Des chercheurs du laboratoire Information génomique et structurale de Marseille avance une hypothèse « révolutionnaire » selon laquelle des virus géants – les pandoravirus – inventeraient leurs propres gènes.
Trois nouveaux arrivants sont venus agrandir la famille des pandoravirus, cette famille de virus géants visibles au microscope optique. Le 11 juin dernier, une équipe de chercheurs français a publié une étude dans Nature Communications faisant la lumière sur l’étrangeté des pandoravirus – génomes géants, nombreux gènes sans équivalent connu. D’après eux, ces derniers seraient des fabriques à nouveaux gènes. Plus étonnant encore, ils seraient en mesure de les produis « à partir de rien ».
« Avec ces trois nouveaux, nous pouvons maintenant affirmer que les virus géants ne sont pas rares, on en retrouve un peu partout sur Terre » souligne Jean-Michel Claverie, chercheur au laboratoire Information génomique et structurale de l’Institut de Microbiologie de la Méditerranée à Marseille. Le génome de tous ces virus a été analysé, et les résultats ont révélé de grandes divergences génétiques entre eux. En effet, ces virus géants « ne partagent que la moitié (56%, NDLR) des gènes codant pour des protéines, ce qui est peu pour des membres d’une même famille ».
« Cela signifie qu’il n’y a pas d’histoire commune pour ces gènes, ils ne peuvent pas avoir été hérités d’un ancêtre commun. Il faut donc en conclure que ce sont des inventions, des gènes qui apparaissent par hasard et qui sont donc différents d’une souche à une autre » résume J.M. Claverie. Pour le chercheur, « la seule hypothèse possible, c’est qu’ils ont été créés, qu’ils sont apparus in situ dans ce génome et de novo, c’est-à-dire à partir d’aucun gène qui préexistait à cette espèce de virus ».
En outre, m’étude révèle un nombre impressionnant de gènes codant pour des protéines : de l’ordre de 1.500 pour les pandoravirus contre une dizaine pour les virus classiques.

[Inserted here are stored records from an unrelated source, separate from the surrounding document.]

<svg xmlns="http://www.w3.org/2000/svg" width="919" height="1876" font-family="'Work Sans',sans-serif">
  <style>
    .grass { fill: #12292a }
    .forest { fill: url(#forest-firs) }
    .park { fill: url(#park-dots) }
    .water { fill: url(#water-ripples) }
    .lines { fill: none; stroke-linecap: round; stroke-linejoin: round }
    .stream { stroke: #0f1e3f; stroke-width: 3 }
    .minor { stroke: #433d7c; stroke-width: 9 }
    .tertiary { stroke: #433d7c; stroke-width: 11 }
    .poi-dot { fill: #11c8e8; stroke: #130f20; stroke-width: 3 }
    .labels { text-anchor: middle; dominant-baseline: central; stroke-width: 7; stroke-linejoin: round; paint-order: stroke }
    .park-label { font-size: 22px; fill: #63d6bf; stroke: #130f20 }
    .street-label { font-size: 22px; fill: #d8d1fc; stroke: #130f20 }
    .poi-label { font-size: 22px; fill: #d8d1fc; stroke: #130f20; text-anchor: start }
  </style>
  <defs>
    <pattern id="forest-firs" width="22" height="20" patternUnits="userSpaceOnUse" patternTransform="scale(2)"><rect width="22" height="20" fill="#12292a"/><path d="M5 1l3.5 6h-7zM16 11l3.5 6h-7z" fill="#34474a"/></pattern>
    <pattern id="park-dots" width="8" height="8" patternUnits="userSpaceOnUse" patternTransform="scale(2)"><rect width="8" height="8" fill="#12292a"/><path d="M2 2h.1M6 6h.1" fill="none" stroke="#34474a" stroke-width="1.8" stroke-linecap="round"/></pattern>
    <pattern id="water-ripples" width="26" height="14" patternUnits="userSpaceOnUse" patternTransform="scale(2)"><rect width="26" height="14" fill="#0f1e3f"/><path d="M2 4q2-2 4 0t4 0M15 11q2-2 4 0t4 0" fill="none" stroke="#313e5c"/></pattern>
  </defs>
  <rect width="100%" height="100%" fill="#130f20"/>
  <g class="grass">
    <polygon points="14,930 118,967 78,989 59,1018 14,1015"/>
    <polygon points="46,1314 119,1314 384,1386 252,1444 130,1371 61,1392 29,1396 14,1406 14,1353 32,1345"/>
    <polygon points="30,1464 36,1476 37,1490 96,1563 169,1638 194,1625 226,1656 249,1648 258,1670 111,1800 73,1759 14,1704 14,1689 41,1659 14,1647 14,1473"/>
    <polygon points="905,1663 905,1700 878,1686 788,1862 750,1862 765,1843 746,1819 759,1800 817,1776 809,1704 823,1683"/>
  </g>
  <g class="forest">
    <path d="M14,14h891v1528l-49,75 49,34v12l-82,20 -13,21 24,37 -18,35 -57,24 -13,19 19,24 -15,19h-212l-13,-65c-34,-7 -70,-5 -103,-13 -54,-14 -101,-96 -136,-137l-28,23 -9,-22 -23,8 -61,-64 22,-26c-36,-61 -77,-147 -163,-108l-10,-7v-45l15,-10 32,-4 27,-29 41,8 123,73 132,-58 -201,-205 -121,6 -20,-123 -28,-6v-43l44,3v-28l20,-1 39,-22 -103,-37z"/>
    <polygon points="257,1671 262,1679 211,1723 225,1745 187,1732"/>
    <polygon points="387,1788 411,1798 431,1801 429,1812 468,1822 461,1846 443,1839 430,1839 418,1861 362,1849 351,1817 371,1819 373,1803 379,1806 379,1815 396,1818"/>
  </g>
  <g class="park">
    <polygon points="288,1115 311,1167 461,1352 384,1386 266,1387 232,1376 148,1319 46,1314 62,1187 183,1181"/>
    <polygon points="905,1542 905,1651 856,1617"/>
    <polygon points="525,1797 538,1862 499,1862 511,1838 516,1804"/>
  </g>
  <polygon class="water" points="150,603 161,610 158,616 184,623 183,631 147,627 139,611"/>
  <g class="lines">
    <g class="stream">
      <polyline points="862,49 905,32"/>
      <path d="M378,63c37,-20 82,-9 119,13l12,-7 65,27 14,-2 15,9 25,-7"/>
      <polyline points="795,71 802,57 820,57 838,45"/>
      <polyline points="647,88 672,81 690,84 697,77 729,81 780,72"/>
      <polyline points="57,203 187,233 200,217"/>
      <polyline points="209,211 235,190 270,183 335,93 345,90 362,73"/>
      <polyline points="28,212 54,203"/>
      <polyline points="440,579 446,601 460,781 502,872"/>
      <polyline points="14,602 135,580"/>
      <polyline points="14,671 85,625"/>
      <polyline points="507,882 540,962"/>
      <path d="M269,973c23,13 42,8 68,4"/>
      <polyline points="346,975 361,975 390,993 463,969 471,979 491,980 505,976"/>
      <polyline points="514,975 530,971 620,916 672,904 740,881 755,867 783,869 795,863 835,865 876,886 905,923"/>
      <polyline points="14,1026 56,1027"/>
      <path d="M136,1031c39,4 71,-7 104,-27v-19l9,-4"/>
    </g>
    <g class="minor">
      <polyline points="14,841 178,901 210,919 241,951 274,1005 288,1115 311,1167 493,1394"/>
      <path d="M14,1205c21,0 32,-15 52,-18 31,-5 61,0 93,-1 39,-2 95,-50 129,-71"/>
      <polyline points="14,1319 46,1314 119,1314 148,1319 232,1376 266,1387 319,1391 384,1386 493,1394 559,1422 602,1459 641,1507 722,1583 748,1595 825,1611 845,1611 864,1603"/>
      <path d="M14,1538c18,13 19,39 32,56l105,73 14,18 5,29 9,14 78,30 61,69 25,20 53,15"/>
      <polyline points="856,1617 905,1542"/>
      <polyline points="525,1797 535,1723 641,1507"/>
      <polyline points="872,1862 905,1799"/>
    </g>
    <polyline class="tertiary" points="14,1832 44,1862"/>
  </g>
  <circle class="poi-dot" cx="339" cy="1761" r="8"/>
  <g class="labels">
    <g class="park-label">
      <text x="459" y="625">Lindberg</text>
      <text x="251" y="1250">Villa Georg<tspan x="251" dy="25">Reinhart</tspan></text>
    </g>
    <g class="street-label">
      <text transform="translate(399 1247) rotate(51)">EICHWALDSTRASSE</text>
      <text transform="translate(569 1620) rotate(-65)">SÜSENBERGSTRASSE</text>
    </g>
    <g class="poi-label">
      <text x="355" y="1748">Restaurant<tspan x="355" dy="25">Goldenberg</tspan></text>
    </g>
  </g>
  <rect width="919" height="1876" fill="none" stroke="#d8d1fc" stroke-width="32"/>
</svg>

Or, un seul scénario pourrait expliquer à la fois la taille gigantesque des génomes des pandoravirus, leur diversité et leur grande proportion de gènes orphelins : ces virus produisent de nouveaux gènes sur mesure à partir d’un fouillis bruyant de codage non fonctionnel, plutôt que d’hériter d’un ancêtre commun et de s’ajuster par des mutations. « Si c’est vrai, la longue quête de l’origine évolutive des gènes du virus géant prendra fin », souligne Jean-Michel Claverie.

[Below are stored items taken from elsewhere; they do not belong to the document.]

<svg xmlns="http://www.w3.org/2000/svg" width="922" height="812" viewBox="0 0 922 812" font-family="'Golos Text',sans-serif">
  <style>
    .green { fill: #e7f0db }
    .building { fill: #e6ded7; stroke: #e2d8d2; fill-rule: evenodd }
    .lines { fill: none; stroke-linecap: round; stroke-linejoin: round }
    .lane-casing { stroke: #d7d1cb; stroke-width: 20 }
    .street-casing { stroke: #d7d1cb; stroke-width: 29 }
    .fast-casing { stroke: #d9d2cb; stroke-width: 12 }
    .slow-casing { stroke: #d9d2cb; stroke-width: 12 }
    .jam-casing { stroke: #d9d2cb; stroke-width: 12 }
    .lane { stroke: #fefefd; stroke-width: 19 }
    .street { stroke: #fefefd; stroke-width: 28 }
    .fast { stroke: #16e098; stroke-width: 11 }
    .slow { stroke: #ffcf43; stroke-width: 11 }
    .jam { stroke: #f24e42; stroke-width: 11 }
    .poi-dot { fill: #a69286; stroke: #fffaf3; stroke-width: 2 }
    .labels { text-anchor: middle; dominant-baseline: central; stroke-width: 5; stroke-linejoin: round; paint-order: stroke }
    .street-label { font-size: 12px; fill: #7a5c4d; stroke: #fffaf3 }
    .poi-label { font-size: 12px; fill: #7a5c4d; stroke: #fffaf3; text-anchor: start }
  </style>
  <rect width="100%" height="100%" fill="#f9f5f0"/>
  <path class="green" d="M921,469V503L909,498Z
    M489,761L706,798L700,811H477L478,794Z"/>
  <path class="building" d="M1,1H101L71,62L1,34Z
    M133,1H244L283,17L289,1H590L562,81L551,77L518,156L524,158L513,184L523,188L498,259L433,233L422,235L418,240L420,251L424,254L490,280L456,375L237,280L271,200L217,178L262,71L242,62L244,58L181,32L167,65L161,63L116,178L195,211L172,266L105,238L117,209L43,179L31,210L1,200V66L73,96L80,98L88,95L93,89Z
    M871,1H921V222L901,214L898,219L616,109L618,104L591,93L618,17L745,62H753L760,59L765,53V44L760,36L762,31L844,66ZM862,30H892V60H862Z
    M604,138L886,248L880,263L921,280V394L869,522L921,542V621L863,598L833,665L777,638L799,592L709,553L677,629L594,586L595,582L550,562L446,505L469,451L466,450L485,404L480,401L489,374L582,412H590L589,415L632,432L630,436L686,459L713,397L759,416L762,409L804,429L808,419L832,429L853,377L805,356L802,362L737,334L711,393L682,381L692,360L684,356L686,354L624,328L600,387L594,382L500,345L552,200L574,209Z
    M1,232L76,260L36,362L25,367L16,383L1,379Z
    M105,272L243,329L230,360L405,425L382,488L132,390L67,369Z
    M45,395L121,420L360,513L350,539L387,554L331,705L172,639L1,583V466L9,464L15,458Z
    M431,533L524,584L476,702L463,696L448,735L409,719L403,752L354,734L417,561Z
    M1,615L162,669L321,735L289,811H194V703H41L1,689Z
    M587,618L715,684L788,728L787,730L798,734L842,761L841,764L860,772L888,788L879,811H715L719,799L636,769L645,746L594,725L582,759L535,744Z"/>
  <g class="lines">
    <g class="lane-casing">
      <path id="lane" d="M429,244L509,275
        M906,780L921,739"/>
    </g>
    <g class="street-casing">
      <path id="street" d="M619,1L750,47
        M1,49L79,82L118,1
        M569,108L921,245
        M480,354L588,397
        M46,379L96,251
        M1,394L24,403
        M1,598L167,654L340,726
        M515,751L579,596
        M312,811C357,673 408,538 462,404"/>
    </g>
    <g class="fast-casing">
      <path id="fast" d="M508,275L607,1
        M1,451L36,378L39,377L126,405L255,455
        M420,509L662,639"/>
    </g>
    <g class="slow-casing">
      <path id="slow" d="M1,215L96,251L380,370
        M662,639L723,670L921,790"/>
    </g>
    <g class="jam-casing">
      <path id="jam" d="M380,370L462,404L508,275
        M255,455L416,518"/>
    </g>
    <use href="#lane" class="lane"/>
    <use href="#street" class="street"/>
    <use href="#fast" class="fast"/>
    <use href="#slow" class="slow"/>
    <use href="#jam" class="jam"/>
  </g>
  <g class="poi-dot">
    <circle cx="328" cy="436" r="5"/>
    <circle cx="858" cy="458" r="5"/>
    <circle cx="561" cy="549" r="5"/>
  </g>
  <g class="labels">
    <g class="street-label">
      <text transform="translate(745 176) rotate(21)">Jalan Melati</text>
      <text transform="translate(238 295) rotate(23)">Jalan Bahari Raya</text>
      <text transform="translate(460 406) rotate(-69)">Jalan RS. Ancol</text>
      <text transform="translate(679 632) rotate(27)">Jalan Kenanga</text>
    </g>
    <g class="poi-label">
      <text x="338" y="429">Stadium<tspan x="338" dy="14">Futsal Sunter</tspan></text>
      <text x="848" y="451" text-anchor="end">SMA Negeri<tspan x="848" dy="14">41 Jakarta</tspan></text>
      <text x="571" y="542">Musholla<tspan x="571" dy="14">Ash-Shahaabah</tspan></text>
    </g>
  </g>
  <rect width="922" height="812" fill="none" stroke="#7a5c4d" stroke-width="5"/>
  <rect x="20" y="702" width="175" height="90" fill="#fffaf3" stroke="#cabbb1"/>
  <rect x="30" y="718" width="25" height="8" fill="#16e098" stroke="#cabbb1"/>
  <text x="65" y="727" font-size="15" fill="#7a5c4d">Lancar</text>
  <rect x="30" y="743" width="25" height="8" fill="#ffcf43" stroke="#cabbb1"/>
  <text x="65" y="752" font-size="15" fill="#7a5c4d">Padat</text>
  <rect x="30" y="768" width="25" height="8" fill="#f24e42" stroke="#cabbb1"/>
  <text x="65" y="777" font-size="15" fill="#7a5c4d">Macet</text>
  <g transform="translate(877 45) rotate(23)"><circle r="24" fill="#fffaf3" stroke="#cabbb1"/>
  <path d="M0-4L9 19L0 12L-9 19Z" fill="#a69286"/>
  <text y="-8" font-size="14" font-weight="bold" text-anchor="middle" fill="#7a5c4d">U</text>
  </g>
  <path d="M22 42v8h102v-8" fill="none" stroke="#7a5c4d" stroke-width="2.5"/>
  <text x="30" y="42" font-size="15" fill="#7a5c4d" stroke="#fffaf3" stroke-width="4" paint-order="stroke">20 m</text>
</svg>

Les gènes sont systématiquement créés à partir de rien plutôt que d’être modifiés à partir d’une bibliothèque préexistante : « une grande partie des gènes de ces virus naîtrait spontanément et au hasard dans les régions intergéniques. Des gènes « apparaissent » donc à des endroits différents d’une souche à l’autre, ce qui explique leur caractère unique », explique l’étude. Si cette hypothèse est avérée, les virus géants seraient des artisans de la créativité génétique – un élément central à l’origine de la vie et de son évolution, encore mal expliqués.